▶ [Provided data]

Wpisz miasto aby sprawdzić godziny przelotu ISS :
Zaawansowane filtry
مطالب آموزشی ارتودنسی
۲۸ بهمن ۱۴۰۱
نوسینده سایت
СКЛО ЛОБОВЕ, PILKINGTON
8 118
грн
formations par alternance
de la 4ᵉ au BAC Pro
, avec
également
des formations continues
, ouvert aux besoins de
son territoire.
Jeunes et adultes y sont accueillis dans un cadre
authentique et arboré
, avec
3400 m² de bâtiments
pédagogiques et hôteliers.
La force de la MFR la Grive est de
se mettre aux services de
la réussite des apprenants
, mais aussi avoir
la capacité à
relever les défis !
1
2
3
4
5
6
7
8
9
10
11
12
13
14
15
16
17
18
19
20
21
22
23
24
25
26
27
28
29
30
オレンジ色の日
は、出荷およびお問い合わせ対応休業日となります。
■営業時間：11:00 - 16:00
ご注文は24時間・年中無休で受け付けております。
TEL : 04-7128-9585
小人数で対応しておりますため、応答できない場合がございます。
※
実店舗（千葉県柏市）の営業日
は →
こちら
---
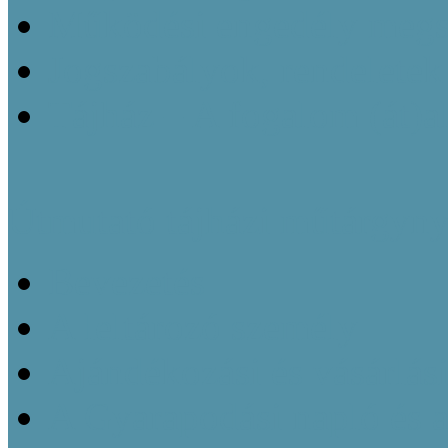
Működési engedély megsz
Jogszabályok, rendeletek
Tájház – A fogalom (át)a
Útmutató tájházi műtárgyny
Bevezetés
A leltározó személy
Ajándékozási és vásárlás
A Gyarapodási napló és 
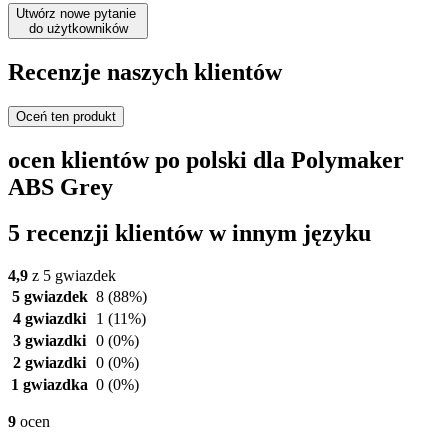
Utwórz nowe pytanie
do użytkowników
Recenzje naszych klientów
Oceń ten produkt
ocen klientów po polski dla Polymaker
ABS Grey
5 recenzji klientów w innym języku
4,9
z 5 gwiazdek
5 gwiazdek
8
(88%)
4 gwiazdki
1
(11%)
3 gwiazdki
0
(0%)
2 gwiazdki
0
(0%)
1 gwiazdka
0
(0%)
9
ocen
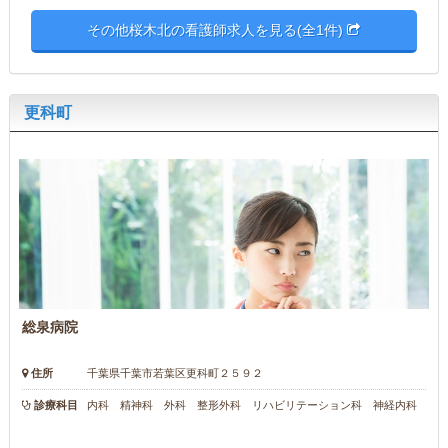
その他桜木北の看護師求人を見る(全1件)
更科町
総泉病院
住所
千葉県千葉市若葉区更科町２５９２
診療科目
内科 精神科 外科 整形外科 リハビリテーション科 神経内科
--
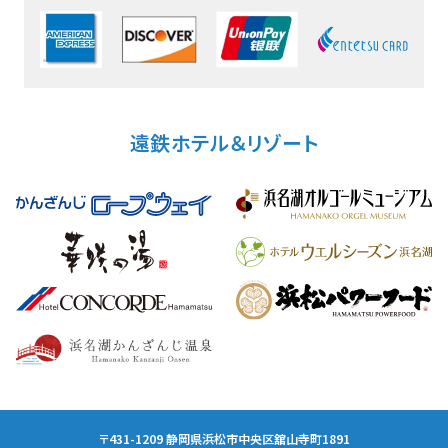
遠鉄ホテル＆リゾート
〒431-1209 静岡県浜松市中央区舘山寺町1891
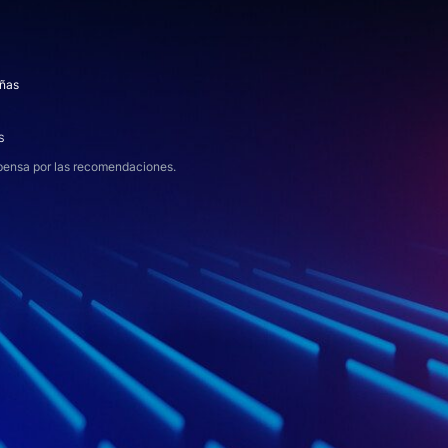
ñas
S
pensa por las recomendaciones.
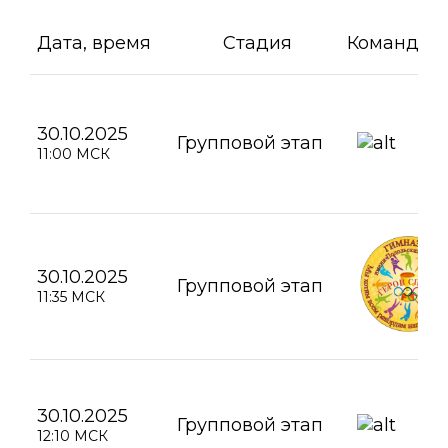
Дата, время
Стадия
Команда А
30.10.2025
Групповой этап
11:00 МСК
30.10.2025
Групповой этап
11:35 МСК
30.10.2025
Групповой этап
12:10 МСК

▶ [Request] Copy the lines in the entries above exactly, starting with the line containing "Működési engedély megsz" and ending with the line containing "A Gyarapodási napló és", both included.

▶ [Response box]
Működési engedély megsz
Jogszabályok, rendeletek
Tájház – A fogalom (át)a
Útmutató tájházi műtárgyny
Bevezetés
A leltározó személy
Ajándékozási és vásárlás
A Gyarapodási napló és 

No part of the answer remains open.